Having trouble finding a cite, but I'm pretty sure the private sector was also overindebted, having overexpanded balance sheets during the mid and late 1990s at a rate that was faster than the rate of economic growth. Between that and the market's correct belief that Argentine dollar reserves were inadequate to maintain the peg, funds fled the country. My point is that it wasn't entirely about the government's budget. I hate to hem and haw, but I will certainly agree with you that the other-than-fiscal problems weren't helped by the fact that government debt also grew faster than the economy during this same expansion.

It's also interesting that Argentina had been in recession for a couple of years before the corralito. By USA standards, 2-3 years is a long time to be in recession, but by Argentine standards for the last couple of generations, it is actually not even that bad.

I am in no way optimistic about the US's budget situation, but you can't really replicate Argentina's 2001 problem in the USA. It would take much different preconditions to get a similar result. Also, when the USA's free ride does run out, there is always the possibility that our politicians will make the choice to pursue policies that are less bat-crazy than some of the crap going on in Argentina.

Al writes:

The linked Krugman article does not obviously show relevancy for American debt. Argentina had ceded monetary policy by virtue of the dollar peg. Balance sheets were highly exposed to dollar valuations. It's worth noting that these varying factors also differentiate highly indebted Japan from Argentina in the 1990s.

James Schneider writes:

@I am commenter and AI

I agree with both of you that the Argentina and American situations are very different. I'm not suggesting that because it happened there it will happen here.

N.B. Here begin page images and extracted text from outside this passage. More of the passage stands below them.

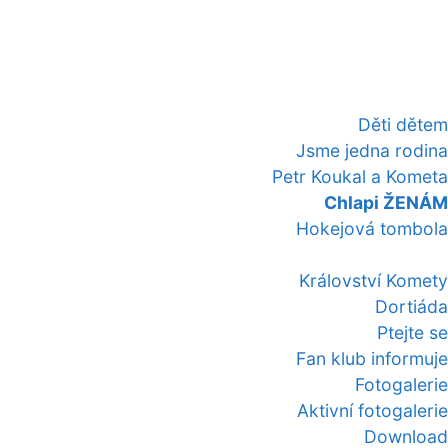
Děti dětem
Jsme jedna rodina
Petr Koukal a Kometa
Chlapi ŽENÁM
Hokejová tombola
Království Komety
Dortiáda
Ptejte se
Fan klub informuje
Fotogalerie
Aktivní fotogalerie
Download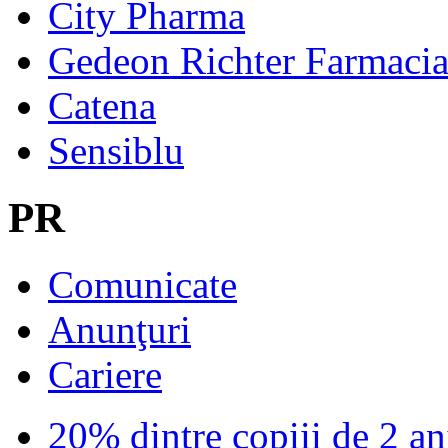
City Pharma
Gedeon Richter Farmaci
Catena
Sensiblu
PR
Comunicate
Anunţuri
Cariere
20% dintre copiii de 2 ani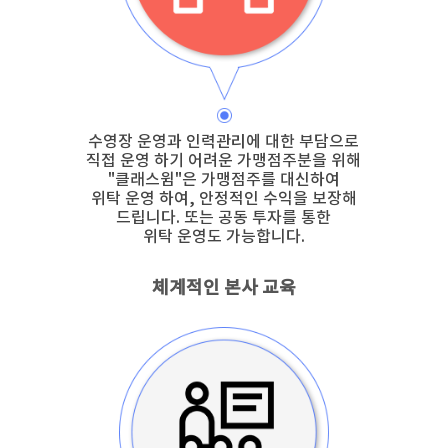
수영장 운영과 인력관리에 대한 부담으로
직접 운영 하기 어려운 가맹점주분을 위해
"클래스윔"은 가맹점주를 대신하여
위탁 운영 하여, 안정적인 수익을 보장해
드립니다. 또는 공동 투자를 통한
위탁 운영도 가능합니다.
체계적인 본사 교육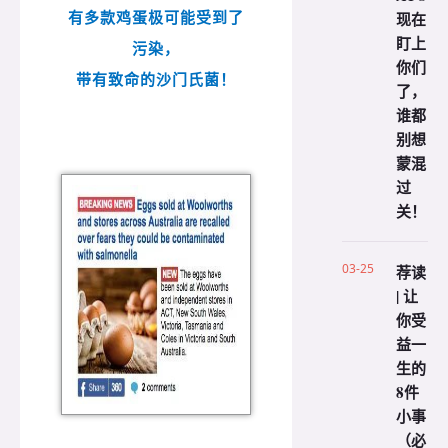
现在
有多款鸡蛋极可能受到了
盯上
污染，
你们
带有致命的沙门氏菌！
了，
谁都
别想
蒙混
过
关！
03-25
荐读
| 让
你受
益一
生的
8件
小事
（必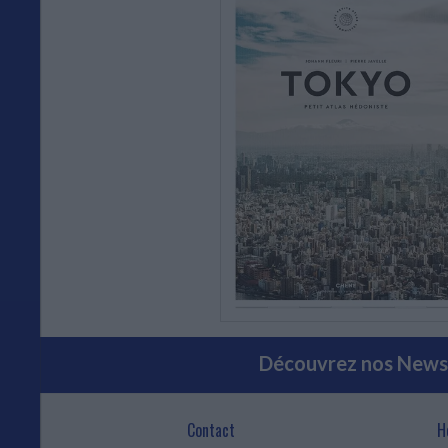
Découvrez nos Newsl
Contact
H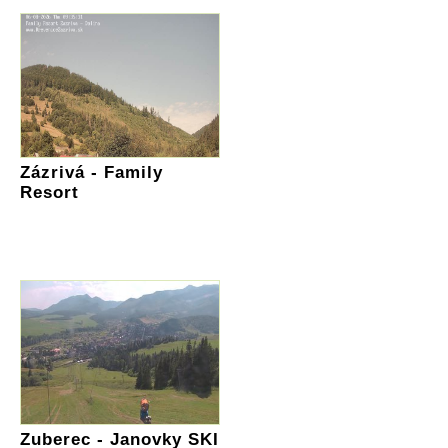
Zázrivá - Family
Resort
Zuberec - Janovky SKI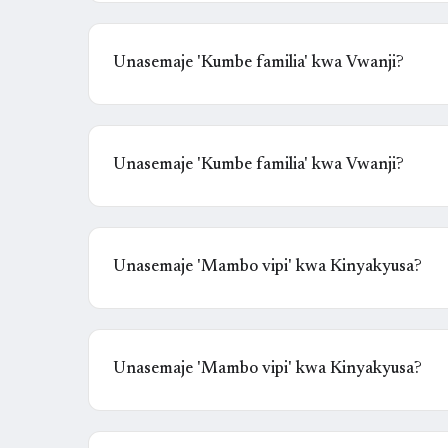
Unasemaje 'Kumbe familia' kwa Vwanji?
Unasemaje 'Kumbe familia' kwa Vwanji?
Unasemaje 'Mambo vipi' kwa Kinyakyusa?
Unasemaje 'Mambo vipi' kwa Kinyakyusa?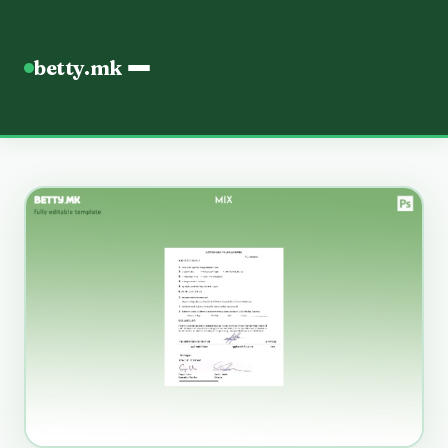
betty.mk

However, some of the differences between Argentina and the US make people more willing to loan us money. As the debt levels get higher, any given change in interest rates become more disruptive.

Nick Rowe writes:

James: "...(the technology for stealing from future generations more or less eludes us)."

No it doesn't. You must have missed the great blogosphere debt debate of 2011/12.

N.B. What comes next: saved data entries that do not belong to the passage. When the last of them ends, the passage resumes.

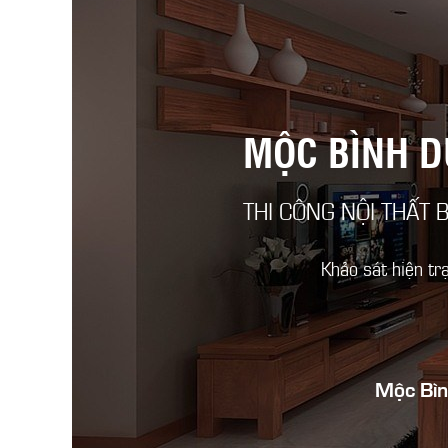
MỘC BÌNH 
THI CÔNG NỘI THẤT 
Khảo sát hiện tr
Mộc Bìn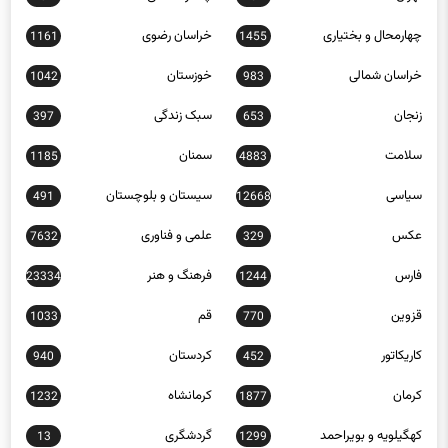
چهارمحال و بختیاری
خراسان رضوی
1161
1455
خراسان شمالی
خوزستان
1042
983
زنجان
سبک زندگی
397
653
سلامت
سمنان
1185
4883
سیاسی
سیستان و بلوچستان
491
12668
عکس
علمی و فناوری
7632
329
فارس
فرهنگ و هنر
23334
1244
قزوین
قم
1033
770
کاریکاتور
کردستان
940
452
کرمان
کرمانشاه
1232
1877
کهگیلویه و بویراحمد
گردشگری
13
1299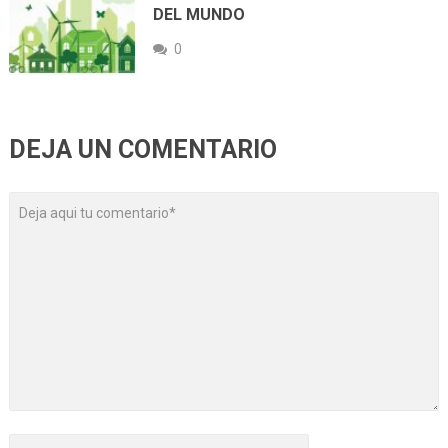
DEL MUNDO
0
DEJA UN COMENTARIO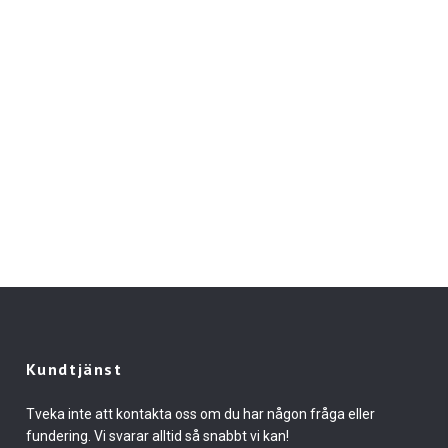
Kundtjänst
Tveka inte att kontakta oss om du har någon fråga eller
fundering. Vi svarar alltid så snabbt vi kan!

This was my first contribution: http://worthwhile.typepad.com/worthwhile_canadian_initi/2011/12/debt-is-too-a-burden-on-our-children-unless-you-believe-in-ricardian-equivalence.html

Tiago writes:

I don't understand. Doesn't the fact of very low interest rates show that the people that actually have skin in the game do not believe there is nay solvency risk?

Mr. Econotarian writes:

New data here:

"there is no evidence that countries with debt of above 80% of GDP grow more slowly…

…More important than absolute levels of debt may be their trajectory. Countries with rising public-debt ratios suffer slower growth than those where it is falling - even if their accrued borrowings are already very high. This may be because budget deficits make them more vulnerable to economic instability…

...That should provide reassurance in the embattled euro area, where public and private-sector debt levels stabilised in 2013. China, however, has seen its total credit-to-GDP ratio leap 95 percentage points since 2007. Be warned: debt splurges, of either sort, can easily cause a bad hangover."

Andrew_FL writes:

@Mr. Econotarian-This appears to be a conclusion foregone by their analysis. Of course countries with declining debt to GDP ratios don't grow slower, because they pretty much have to grow rapidly for their ratios to be on the decline. But the fact that countries reigning their debt in as a percentage of GDP don't grow slower is taken to negate those making their debt worse growing slower, as meaning the level is irrelevant...seems to defy all logic.

James Schneider writes:

@ Nick Thank you for the link. I agree that the line you quote too breezily skips over important issues.

Mark Bahner writes:


I don't worry too much about the U.S. debt because of this:

Economic growth in the 21st century

But if we go another decade without seeing some years with world economic growth rate above 6%, I'll start getting worried.